We Burnt $72K testing Firebase — Cloud Run and almost went Bankrupt [Part 2]
One Hundred Sixteen Billion: that’s the number of times our test code read Firestore database in few hours.
This post is Part 2 in the series. If you haven’t already, go through Part 1 first so this one makes sense :)
For those who learn better with visuals, here’s a video for you:
Standing Himalaya is telling us…
Personally, this was the first time that I had received such a big set back. It had the potential to alter the course of our company as well as my life. There were several lessons on entrepreneurship in this incident, one important one was to stay strong.
I had a team of ~7 engineers/interns at this time, and it would take Google about 10 days to get back to us on this incident. In the meantime we had to resume development, find our way around account suspensions. Despite this thought on my mind, we had to focus on the features and our product.

Poem: Khada Himalaya bata raha hai (Standing Himalaya is telling us)
For some reason one poem from my childhood kept playing in my head. It was my favorite one, and I remembered it word for word, even though the last time I recited it was over 15 years ago.
What did we actually do?
As a very small team, we wanted to stay serverless for as long as we could. The problem with serverless solutions like Cloud Functions and Cloud Run is timeout.
One instance at any time would be serially scraping the URLs in a web page. But soon after 9 minutes, it would time out.
After discussing this problem, and powered with caffeine, within minutes I wrote some dry code on the white board which I now see had so many design issues. Back then, we were focused more on failing and learning super fast and trying new things, so we went ahead and experimented.

To overcome the timeout limitation, I suggested using POST requests (with URL as data) to send jobs to an instance, and use multiple instances in parallel instead of using one instance serially. Because each instance in Cloud Run would only be scraping one page, it would never time out, process all pages in parallel (scale), and also be highly optimized because Cloud Run usage is accurate to milliseconds.

If you look closely, the flow is missing few important pieces.
- Exponential Recursion without Break: The instances wouldn’t know when to break, as there was no break statement.
- The POST requests could be of the same URLs. If there’s a back link to the previous page, the Cloud Run service will be stuck in infinite recursion, but what’s worst is, that this recursion is multiplying exponentially (our max instances were set to 1000!)
As you can imagine, this lead to 1000 instances querying, and writing to Firebase DB every few milli seconds. Looking at the data post incident, we saw that the Firebase Reads were at one point about 1 Billion Requests per minute!
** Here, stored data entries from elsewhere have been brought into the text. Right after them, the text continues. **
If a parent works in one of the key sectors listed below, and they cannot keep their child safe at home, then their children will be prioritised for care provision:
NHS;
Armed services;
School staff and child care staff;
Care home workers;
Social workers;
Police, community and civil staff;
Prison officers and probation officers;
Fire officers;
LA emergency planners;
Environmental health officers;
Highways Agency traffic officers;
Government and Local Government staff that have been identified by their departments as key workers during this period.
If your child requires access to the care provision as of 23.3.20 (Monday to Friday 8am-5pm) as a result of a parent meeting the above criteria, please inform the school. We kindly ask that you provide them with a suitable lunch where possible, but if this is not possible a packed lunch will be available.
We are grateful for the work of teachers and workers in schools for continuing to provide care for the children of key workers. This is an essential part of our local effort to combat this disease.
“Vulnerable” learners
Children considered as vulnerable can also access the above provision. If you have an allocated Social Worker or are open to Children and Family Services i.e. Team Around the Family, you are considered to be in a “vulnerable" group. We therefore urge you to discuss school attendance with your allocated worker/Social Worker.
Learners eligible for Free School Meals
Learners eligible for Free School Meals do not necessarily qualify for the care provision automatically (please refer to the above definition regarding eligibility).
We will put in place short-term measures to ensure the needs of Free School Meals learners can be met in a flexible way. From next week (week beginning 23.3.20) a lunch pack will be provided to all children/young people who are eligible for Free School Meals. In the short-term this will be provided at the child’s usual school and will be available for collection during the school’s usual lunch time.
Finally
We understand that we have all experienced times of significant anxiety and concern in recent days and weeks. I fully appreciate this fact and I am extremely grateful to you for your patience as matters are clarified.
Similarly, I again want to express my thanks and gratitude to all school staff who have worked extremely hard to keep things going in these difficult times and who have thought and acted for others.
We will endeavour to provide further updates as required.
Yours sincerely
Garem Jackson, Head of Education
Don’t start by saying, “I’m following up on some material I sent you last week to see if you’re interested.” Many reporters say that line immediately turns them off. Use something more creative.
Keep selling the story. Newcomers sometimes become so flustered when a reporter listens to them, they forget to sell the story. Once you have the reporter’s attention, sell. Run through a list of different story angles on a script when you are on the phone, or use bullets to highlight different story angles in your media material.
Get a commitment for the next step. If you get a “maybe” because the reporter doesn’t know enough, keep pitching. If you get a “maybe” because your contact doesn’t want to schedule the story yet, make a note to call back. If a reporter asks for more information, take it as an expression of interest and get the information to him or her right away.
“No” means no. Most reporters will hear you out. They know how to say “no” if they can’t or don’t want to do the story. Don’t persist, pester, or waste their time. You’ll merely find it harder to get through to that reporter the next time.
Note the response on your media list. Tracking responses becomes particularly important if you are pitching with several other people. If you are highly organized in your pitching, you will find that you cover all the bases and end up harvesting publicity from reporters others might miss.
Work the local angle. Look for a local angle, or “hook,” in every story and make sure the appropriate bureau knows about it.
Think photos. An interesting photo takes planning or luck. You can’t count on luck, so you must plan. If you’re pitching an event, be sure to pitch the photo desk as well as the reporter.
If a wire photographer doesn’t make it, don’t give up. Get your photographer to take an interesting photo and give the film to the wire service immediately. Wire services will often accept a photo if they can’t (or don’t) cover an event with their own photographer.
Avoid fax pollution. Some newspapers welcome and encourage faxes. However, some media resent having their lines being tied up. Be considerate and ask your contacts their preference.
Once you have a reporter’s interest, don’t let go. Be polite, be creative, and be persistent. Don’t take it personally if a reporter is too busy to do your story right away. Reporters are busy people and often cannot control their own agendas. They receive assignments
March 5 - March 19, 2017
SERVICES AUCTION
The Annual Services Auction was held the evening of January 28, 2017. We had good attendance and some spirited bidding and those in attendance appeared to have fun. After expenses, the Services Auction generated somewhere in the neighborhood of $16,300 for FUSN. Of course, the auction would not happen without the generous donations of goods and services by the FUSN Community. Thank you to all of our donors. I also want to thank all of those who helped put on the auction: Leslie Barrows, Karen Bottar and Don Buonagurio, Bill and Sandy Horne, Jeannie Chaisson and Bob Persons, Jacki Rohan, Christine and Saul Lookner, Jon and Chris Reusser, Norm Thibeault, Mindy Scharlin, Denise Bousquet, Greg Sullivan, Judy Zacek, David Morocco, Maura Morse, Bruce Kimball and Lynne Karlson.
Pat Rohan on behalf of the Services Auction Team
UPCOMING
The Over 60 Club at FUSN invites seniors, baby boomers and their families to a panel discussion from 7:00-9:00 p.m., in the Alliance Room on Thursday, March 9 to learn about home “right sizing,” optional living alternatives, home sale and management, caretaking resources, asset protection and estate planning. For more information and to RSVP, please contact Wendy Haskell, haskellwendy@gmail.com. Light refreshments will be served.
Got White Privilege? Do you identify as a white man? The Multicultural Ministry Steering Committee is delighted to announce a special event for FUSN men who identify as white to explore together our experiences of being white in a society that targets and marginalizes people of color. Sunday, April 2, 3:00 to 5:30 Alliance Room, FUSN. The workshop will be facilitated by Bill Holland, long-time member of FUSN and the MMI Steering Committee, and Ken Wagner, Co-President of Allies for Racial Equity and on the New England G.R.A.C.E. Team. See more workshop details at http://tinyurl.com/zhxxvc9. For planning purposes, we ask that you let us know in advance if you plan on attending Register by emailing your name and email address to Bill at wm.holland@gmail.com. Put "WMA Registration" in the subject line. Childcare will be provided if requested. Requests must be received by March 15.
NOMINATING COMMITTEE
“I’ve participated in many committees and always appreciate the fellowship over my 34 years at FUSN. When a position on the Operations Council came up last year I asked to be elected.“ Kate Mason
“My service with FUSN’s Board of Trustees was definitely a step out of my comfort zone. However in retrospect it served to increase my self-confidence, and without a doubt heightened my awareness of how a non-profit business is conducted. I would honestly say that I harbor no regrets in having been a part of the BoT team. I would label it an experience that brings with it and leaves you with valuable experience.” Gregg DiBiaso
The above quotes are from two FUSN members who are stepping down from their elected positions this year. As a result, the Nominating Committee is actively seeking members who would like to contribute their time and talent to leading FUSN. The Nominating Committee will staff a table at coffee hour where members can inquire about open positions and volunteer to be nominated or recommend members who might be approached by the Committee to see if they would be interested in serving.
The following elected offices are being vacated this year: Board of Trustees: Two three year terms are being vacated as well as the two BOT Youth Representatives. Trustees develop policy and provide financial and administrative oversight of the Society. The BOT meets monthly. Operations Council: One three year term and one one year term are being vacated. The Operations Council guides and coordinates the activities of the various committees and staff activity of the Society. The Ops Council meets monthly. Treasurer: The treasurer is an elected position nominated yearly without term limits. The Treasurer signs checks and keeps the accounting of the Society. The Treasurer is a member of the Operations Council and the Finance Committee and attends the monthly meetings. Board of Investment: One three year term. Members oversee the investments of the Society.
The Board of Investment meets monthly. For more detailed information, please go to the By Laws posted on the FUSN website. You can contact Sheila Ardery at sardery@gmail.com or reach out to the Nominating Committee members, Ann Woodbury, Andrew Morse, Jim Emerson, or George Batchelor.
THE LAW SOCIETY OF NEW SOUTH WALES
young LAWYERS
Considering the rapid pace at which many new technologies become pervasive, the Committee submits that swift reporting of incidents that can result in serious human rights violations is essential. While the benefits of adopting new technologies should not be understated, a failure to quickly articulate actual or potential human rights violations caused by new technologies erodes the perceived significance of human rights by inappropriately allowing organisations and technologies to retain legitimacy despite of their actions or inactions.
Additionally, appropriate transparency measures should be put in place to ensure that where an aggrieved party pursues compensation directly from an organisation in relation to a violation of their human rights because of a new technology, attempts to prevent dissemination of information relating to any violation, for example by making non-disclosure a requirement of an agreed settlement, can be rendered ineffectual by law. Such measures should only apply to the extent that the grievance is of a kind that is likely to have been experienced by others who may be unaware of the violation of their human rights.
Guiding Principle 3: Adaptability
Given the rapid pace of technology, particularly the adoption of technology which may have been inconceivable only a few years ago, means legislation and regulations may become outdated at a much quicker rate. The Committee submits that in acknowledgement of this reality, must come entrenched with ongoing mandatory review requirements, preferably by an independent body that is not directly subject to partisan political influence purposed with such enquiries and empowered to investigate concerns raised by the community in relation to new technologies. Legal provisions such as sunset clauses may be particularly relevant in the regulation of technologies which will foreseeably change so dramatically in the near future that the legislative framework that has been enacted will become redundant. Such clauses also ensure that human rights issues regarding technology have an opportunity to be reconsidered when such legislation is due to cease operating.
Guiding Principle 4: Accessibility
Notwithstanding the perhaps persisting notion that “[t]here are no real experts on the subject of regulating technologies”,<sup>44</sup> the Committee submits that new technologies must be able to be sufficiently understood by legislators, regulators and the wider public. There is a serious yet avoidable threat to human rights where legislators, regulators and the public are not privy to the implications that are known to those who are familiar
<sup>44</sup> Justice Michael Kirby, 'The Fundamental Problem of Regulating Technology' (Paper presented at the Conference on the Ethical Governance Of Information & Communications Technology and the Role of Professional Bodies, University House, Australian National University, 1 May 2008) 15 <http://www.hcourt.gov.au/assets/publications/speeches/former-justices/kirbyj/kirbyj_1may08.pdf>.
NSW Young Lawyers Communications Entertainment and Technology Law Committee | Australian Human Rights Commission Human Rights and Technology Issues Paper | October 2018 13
116 Billion Reads (!!!)and 33 Million Writes
Running our this version of Hello World deployment on Cloud Run, made 116 Billion reads and 33 Million Writes to Firestore. Ouch!
Read Operations Cost on Firebase:
$ (0.06 / 100,000) * 116,000,000,000 = $69,600
To put this number into perspective, Google gets around 3.5 Billion searches / day. If each search requires 30 table lookups, that would still be less than the lookups we did in few hours.
16,000 hours(!) of Cloud Run Compute time
After testing, we assumed that the request died because logging stopped, but actually it went into background process. As we didn’t delete the services (this was our first time using Cloud Run, and we didn’t really understand it back then), multiple services continued to operate slowly.
In 24 hours, these service versions each scaled to 1000 instances consumed 16,022 hours.
All our Mistakes
Deploying flawed algorithm on Cloud
Already discussed above. We did discover a new way to use serverless using POST requests, something I hadn’t found anywhere on the internet, but deployed it without refining the algorithm.
Deploying Cloud Run with Default Options
While creating a Cloud Run service, we chose default values in the service. The max-instances is preset to 1000, and concurrency set to 80. In the beginning we didn’t know that these values are actually worst case scenario for a test program.
Had we chosen max-instances to be “2”, our costs would’ve been 500 times less. $72,000 bill would’ve been: $144
Had we chosen concurrency of “1” request, we probably wouldn’t have even noticed the bill.
Using Firebase without understanding it completely
There are somethings that can only be learnt after lot of experience. Firebase isn’t a language that one can learn, it’s a containerized platform service provided by Google. It has rules defined by them, not by laws of nature or how a particular user may think they are.
Integration of Firebase and GCP is slightly tricky one. If billing is enabled in one platform, GCP assumes it’s available everywhere.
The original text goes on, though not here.